Une décennie de grands travaux pour les aéroports saturés
Le président du gestionnaire aéroportuaire Aena, Maurici Lucena, a tiré la sonnette d’alarme dans une interview accordée au journal Expansión. Il a souligné qu’une série d’aéroports espagnols approchaient de leur limite de capacité, parmi lesquels Barcelone, Madrid, Malaga, Alicante, Bilbao et, dans l’archipel canarien, Tenerife Nord. Selon lui, le pays sort d’une période sans grandes expansions pour entrer dans dix années de travaux et d’importantes amplifications, une nécessité pour répondre à la demande croissante des compagnies aériennes.
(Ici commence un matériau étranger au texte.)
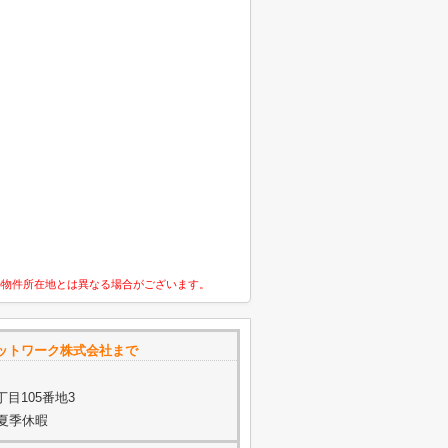
の物件所在地とは異なる場合がございます。
ットワーク株式会社まで
目105番地3
・夏季休暇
Une hausse modérée des tarifs pour financer les investissements
Pour que ces projets colossaux soient financièrement viables, Aena va proposer une augmentation des tarifs aéroportuaires dans le cadre du prochain cadre réglementaire, le Dora III, qui couvrira la période 2027-2031. Maurici Lucena précise que cette hausse sera modérée et inférieure à celle prévue pour 2026, avec l’objectif de maintenir des tarifs parmi les plus compétitifs d’Europe. Il rappelle qu’entre 2015 et 2024, les tarifs ont baissé de 32% en termes réels, une baisse qui contraste avec l’augmentation significative du prix des billets d’avion pour les passagers.
Pourquoi les coûts augmentent
Plusieurs facteurs expliquent cette nécessaire révision tarifaire. Les dépenses opérationnelles d’Aena sont en hausse : les infrastructures vieillissantes nécessitent plus de maintenance, l’inflation et la revalorisation du salaire minimum impactent les coûts, et les exigences en matière de sécurité sont toujours plus grandes. Par ailleurs, le contexte monétaire s’est durci, ce qui accroît le risque perçu dans le secteur aéroportuaire. Le président anticipe une croissance du trafic aérien, mais à un rythme plus lent, conduisant à une augmentation nominale des tarifs après une décennie de baisse marquée.
La dépendance à Ryanair, un sujet européen
Maurici Lucena aborde également un enjeu stratégique pour la connectivité des îles. Il observe qu’un consensus émerge en Europe, et pas seulement en Espagne, sur les risques d’une dépendance excessive à l’égard de Ryanair, en raison des comportements commerciaux de la compagnie. Il estime que retrouver une offre équivalente sur les routes abandonnées par le low-cost irlandais sera un processus lent. Enfin, le dirigeant se veut rassurant sur la capacité d’Aena à maintenir son dividende, financer l’intégralité des investissements du Dora III via un mélange de capital et de dette, et même envisager des opérations à l’international si l’opportunité se présente.